Diagram (IVF cells and probing)

Buckets

Centroids

C0

C1

C2

C3

Bucket C0

Bucket C1

Bucket C2

Bucket C3

query

Key knobs:

  • nlist: number of coarse cells (more cells → finer partition)
  • nprobe: how many cells to probe at query time (higher → better recall, slower)

Variants:

  • IVF-Flat: store full vectors in each cell; accurate, higher memory
  • IVF-PQ: store PQ-compressed vectors in each cell; lower memory, slightly lower recall

Conceptual usage

// Pseudocode-ish structure
var ivf = new IvfIndex(dim: 768, nlist: 4096);
ivf.Train(sampleVectors);  // learn centroids
ivf.Add(vectors);          // assign vectors to their nearest centroid

var results = ivf.Search(queryVector, k: 10, nprobe: 8); // probe 8 cells

PQ (Product Quantization)

PQ compresses vectors by splitting the vector into subspaces and quantizing each subspace with its own codebook. The result is a compact code per vector that approximates distances fast.
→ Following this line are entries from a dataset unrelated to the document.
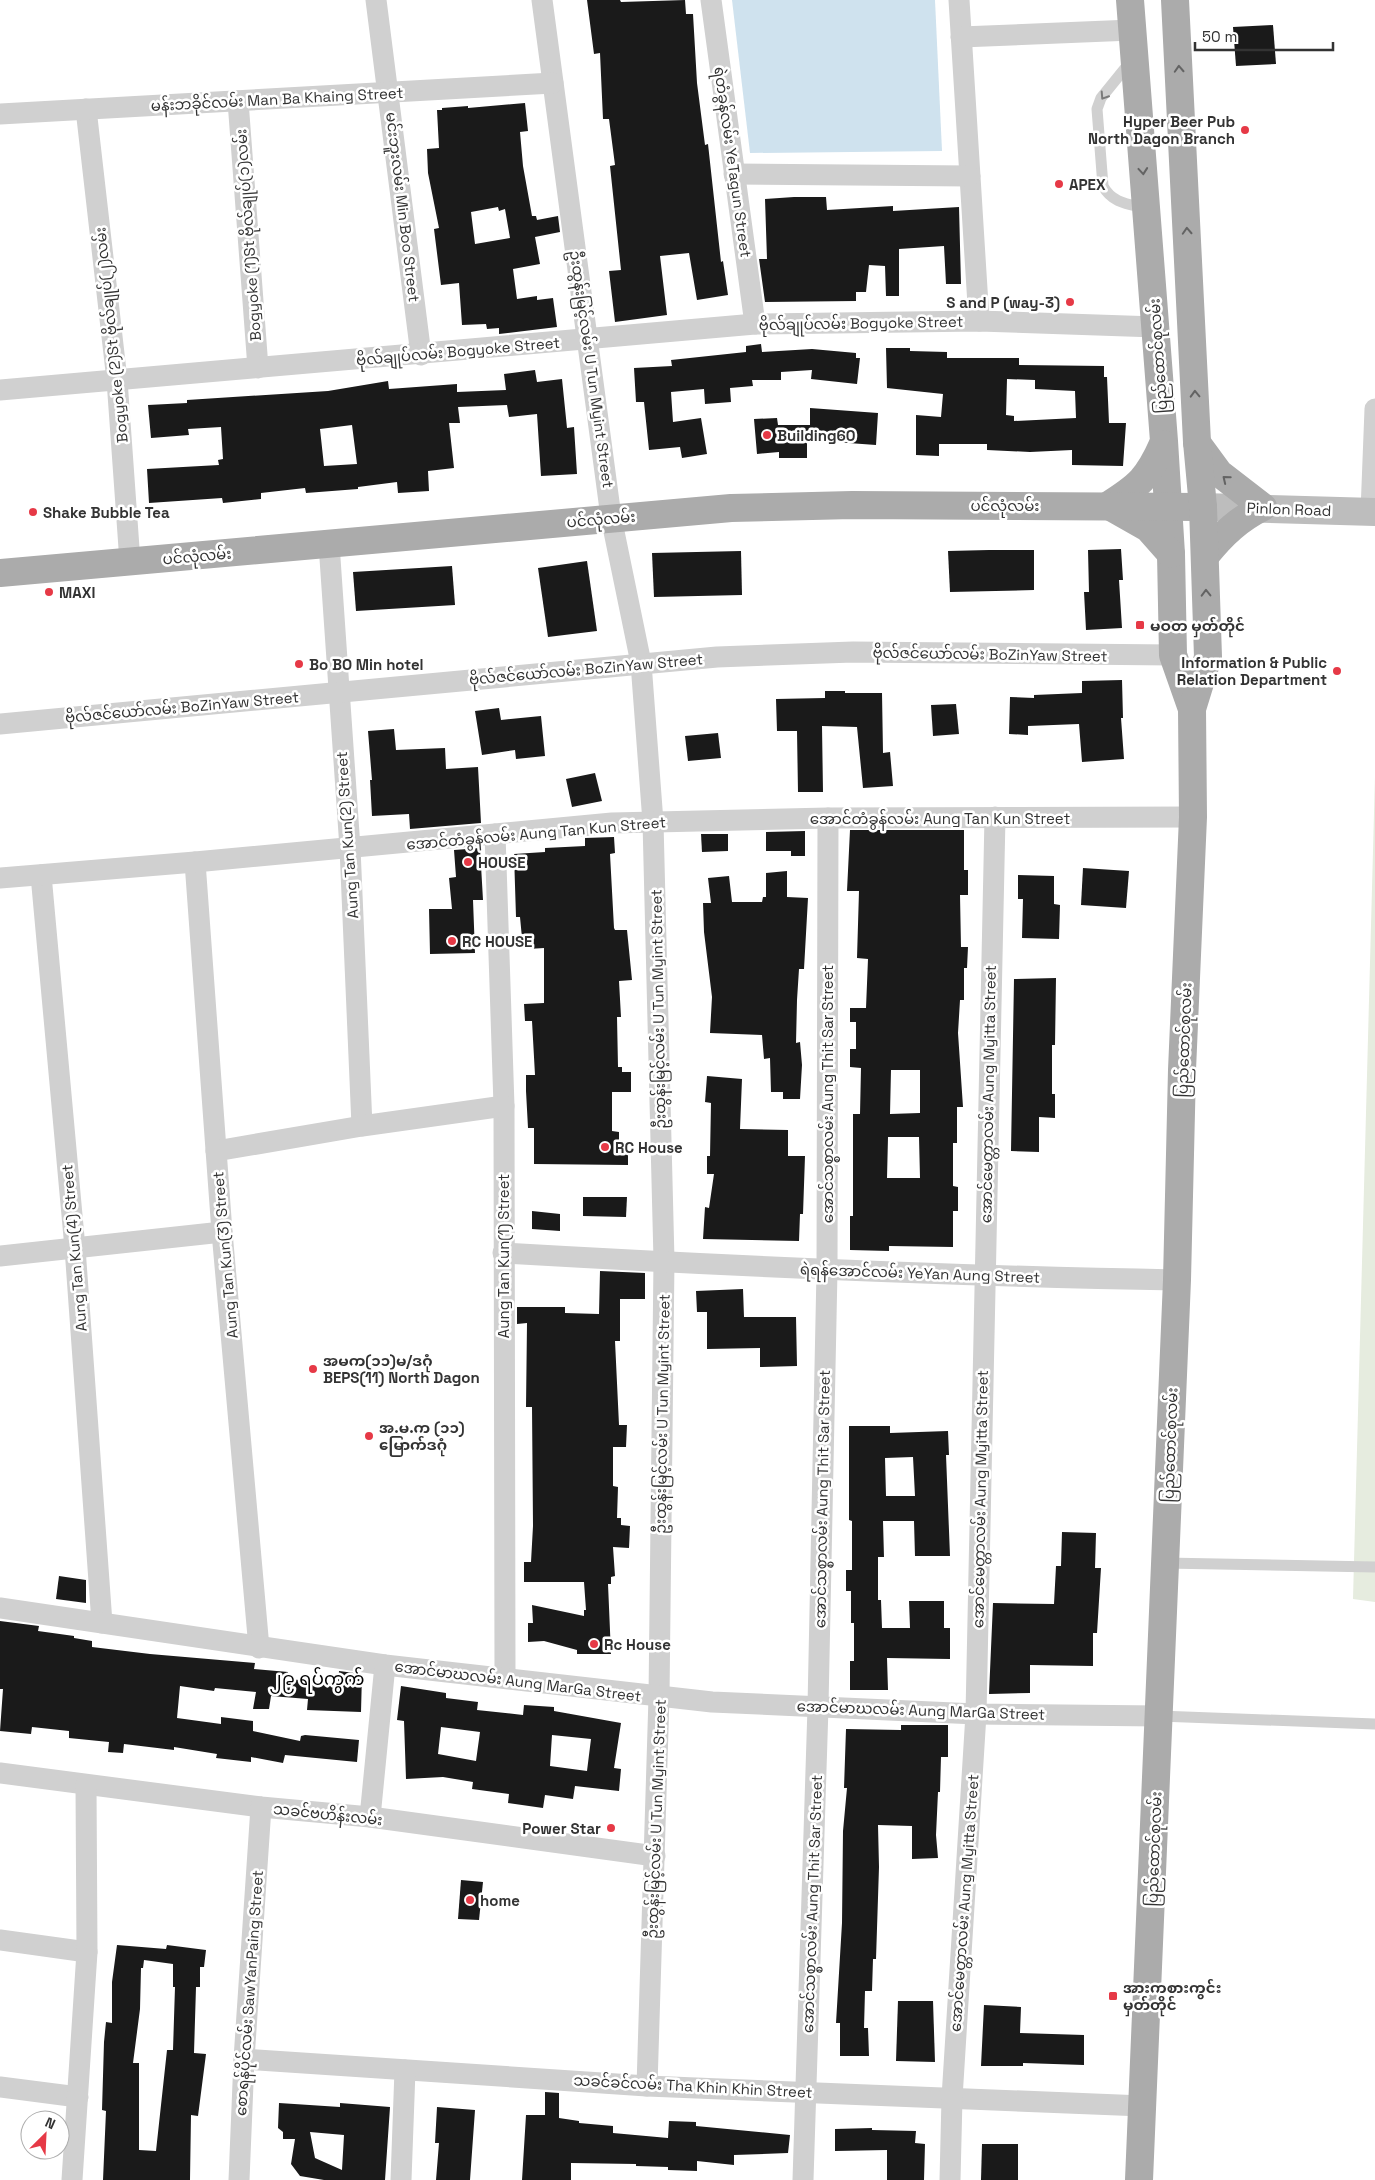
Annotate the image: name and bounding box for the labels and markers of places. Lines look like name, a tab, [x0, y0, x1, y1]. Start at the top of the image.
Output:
place label: Hyper Beer Pub North Dagon Branch	[1088, 112, 1235, 148]
marker: Hyper Beer Pub North Dagon Branch	[1239, 124, 1251, 136]
place label: APEX	[1069, 175, 1106, 194]
marker: APEX	[1053, 178, 1065, 190]
place label: S and P (way-3)	[946, 293, 1060, 312]
marker: S and P (way-3)	[1064, 296, 1076, 308]
place label: Building60	[777, 426, 856, 445]
marker: Building60	[761, 429, 773, 441]
place label: Shake Bubble Tea	[43, 503, 170, 522]
marker: Shake Bubble Tea	[27, 506, 39, 518]
place label: MAXI	[59, 583, 95, 602]
marker: MAXI	[43, 586, 55, 598]
place label: မဝတ မှတ်တိုင်	[1150, 616, 1245, 638]
marker: မဝတ မှတ်တိုင်	[1134, 619, 1146, 631]
place label: Information & Public Relation Department	[1177, 653, 1327, 689]
place label: Bo BO Min hotel	[309, 655, 424, 674]
marker: Bo BO Min hotel	[293, 658, 305, 670]
marker: Information & Public Relation Department	[1331, 665, 1343, 677]
place label: HOUSE	[478, 853, 525, 872]
marker: HOUSE	[462, 856, 474, 868]
place label: RC HOUSE	[462, 932, 532, 951]
marker: RC HOUSE	[446, 935, 458, 947]
place label: RC House	[615, 1138, 683, 1157]
marker: RC House	[599, 1141, 611, 1153]
place label: အမက(၁၁)မ/ဒဂုံ BEPS(11) North Dagon	[323, 1351, 480, 1387]
marker: အမက(၁၁)မ/ဒဂုံ BEPS(11) North Dagon	[307, 1363, 319, 1375]
place label: အ.မ.က (၁၁) မြောက်ဒဂုံ	[379, 1418, 465, 1457]
marker: အ.မ.က (၁၁) မြောက်ဒဂုံ	[363, 1430, 375, 1442]
place label: Rc House	[604, 1635, 671, 1654]
marker: Rc House	[588, 1638, 600, 1650]
place label: Power Star	[522, 1819, 601, 1838]
marker: Power Star	[605, 1822, 617, 1834]
place label: home	[480, 1891, 520, 1910]
marker: home	[464, 1894, 476, 1906]
place label: အားကစားကွင်း မှတ်တိုင်	[1123, 1978, 1221, 2017]
marker: အားကစားကွင်း မှတ်တိုင်	[1107, 1990, 1119, 2002]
In practice, instead of storing a full 768‑dim float vector, you split it into m sub-vectors (e.g., m=64) and map each sub-vector to a small code from its codebook. At search time, you precompute lookup tables between the query’s sub-vectors and each codebook’s centroids, then sum table entries to approximate distances. This lets you scan far more candidates from memory cache. Pair PQ with IVF (IVF‑PQ) to both skip most buckets and compress what you do scan. To recover accuracy, re‑rank the final top‑K using full‑precision vectors when available.

Diagram (PQ subspaces)

Vector d=768

Subvector 0 0..191

Subvector 1 192..383

Subvector 2 384..575

Subvector 3 576..767

Codebook 0

c0

Codebook 1

c1

Codebook 2

c2

Codebook 3

c3

Compressed code: c0 c1 c2 c3

Why use PQ?

  • Memory: shrink 768-d float vectors by 4–16× or more
  • Speed: smaller data means more fits in cache, faster scans
  • Trade-off: recall drops a bit vs. full-precision vectors

Conceptual usage

// Pseudocode-ish structure
var pq = new ProductQuantizer(dim: 768, m: 64, bits: 8); // m subspaces, 8-bit codes
pq.Train(sampleVectors);
var codes = pq.Encode(vectors);

// Can be used standalone for compressed search or inside IVF-PQ/HNSW-PQ hybrids
var results = pq.SearchCompressed(codes, queryVector, k: 10);

Putting it together: a practical recipe

  • Start simple: brute-force search to validate embeddings and evaluation.
  • Move to HNSW as a strong baseline for general-purpose ANN.
  • For very large datasets or tight RAM: consider IVF-Flat; if memory is tight, IVF-PQ.
  • Tune the key knobs (efSearch, nprobe) using an evaluation set (recall vs. latency).
  • Consider hybrid search (keyword + vector) and reranking if your domain benefits from lexical signals.

Key takeaways

  • Cosine similarity ranks by angular closeness; embeddings turn meaning into geometry.
  • ANN indexes avoid scanning everything; HNSW and IVF(-PQ) are proven choices.
  • PQ compresses vectors to save memory and speed scans at small recall cost.
  • Evaluate with your data: measure recall/latency and tune efSearch/nprobe.